What is required: In the listing below, locate the line with "output id_13;" and the line with "read_add, write_add, out);", then output both and everything between them exactly, minus any pictures.

The input:

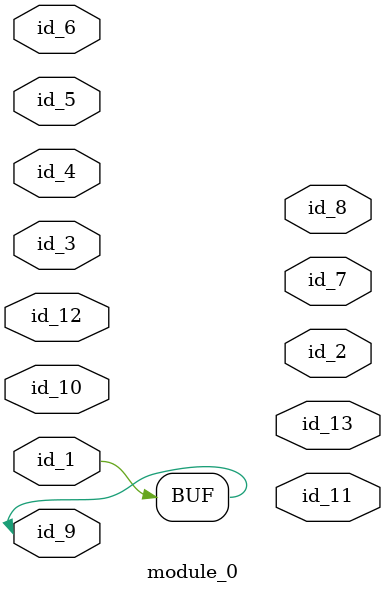
<source format=v>
module module_0 (
    id_1,
    id_2,
    id_3,
    id_4,
    id_5,
    id_6,
    id_7,
    id_8,
    id_9,
    id_10,
    id_11,
    id_12,
    id_13
);
  output id_13;
  input id_12;
  output id_11;
  input id_10;
  input id_9;
  output id_8;
  output id_7;
  input id_6;
  input id_5;
  input id_4;
  input id_3;
  output id_2;
  input id_1;
  assign id_9 = id_1;
  id_14 id_15 (
      .id_4 (id_6),
      .id_12(id_12),
      .id_11(id_9),
      .id_5 (id_12)
  );
endmodule

</source>
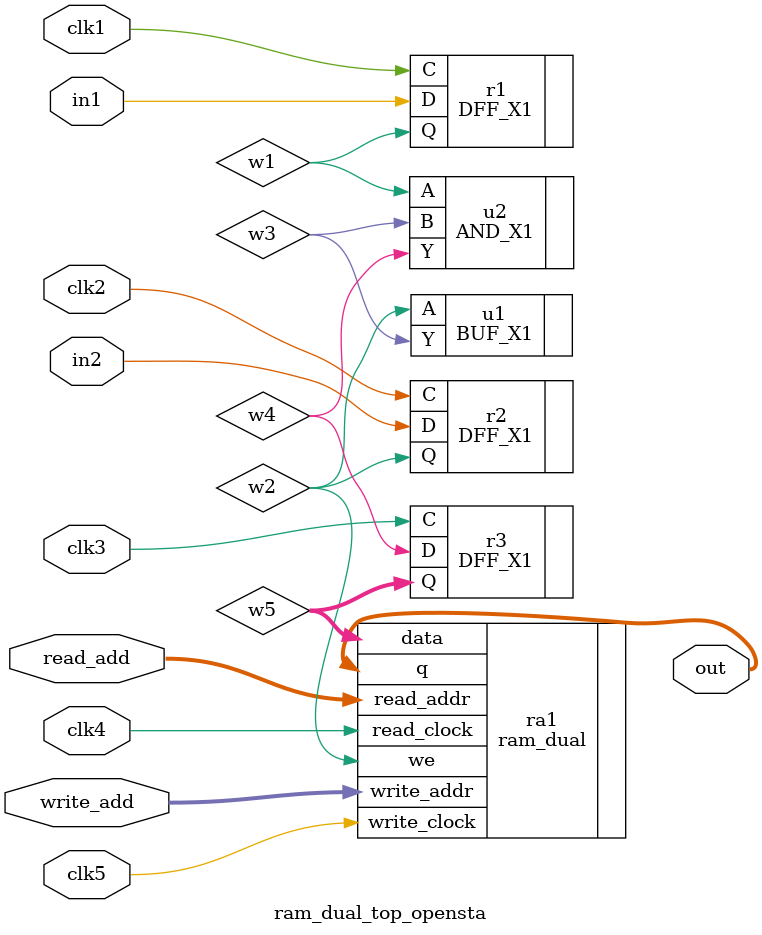
<source format=v>
module ram_dual_top_opensta (in1, in2, clk1, clk2, clk3, clk4, clk5, read_add, write_add, out);
  input in1, in2, clk1, clk2, clk3, clk4, clk5;
  input [5:0] read_add, write_add;
  output [7:0] out;
  wire w1, w2, w3, w4;
  wire [7:0] w5;

  DFF_X1 r1 (.D(in1), .C(clk1), .Q(w1));
  DFF_X1 r2 (.D(in2), .C(clk2), .Q(w2));
  BUF_X1 u1 (.A(w2), .Y(w3));
  AND_X1 u2 (.A(w1), .B(w3), .Y(w4));
  DFF_X1 r3 (.D(w4), .C(clk3), .Q(w5));
  ram_dual ra1 (.data(w5), .read_addr(read_add),.write_addr(write_add),.we(w2),.read_clock(clk4),.write_clock(clk5),.q(out));
endmodule 

</source>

Result for this exercise:
  output id_13;
  input id_12;
  output id_11;
  input id_10;
  input id_9;
  output id_8;
  output id_7;
  input id_6;
  input id_5;
  input id_4;
  input id_3;
  output id_2;
  input id_1;
  assign id_9 = id_1;
  id_14 id_15 (
      .id_4 (id_6),
      .id_12(id_12),
      .id_11(id_9),
      .id_5 (id_12)
  );
endmodule

</source>
<source format=v>
module ram_dual_top_opensta (in1, in2, clk1, clk2, clk3, clk4, clk5, read_add, write_add, out);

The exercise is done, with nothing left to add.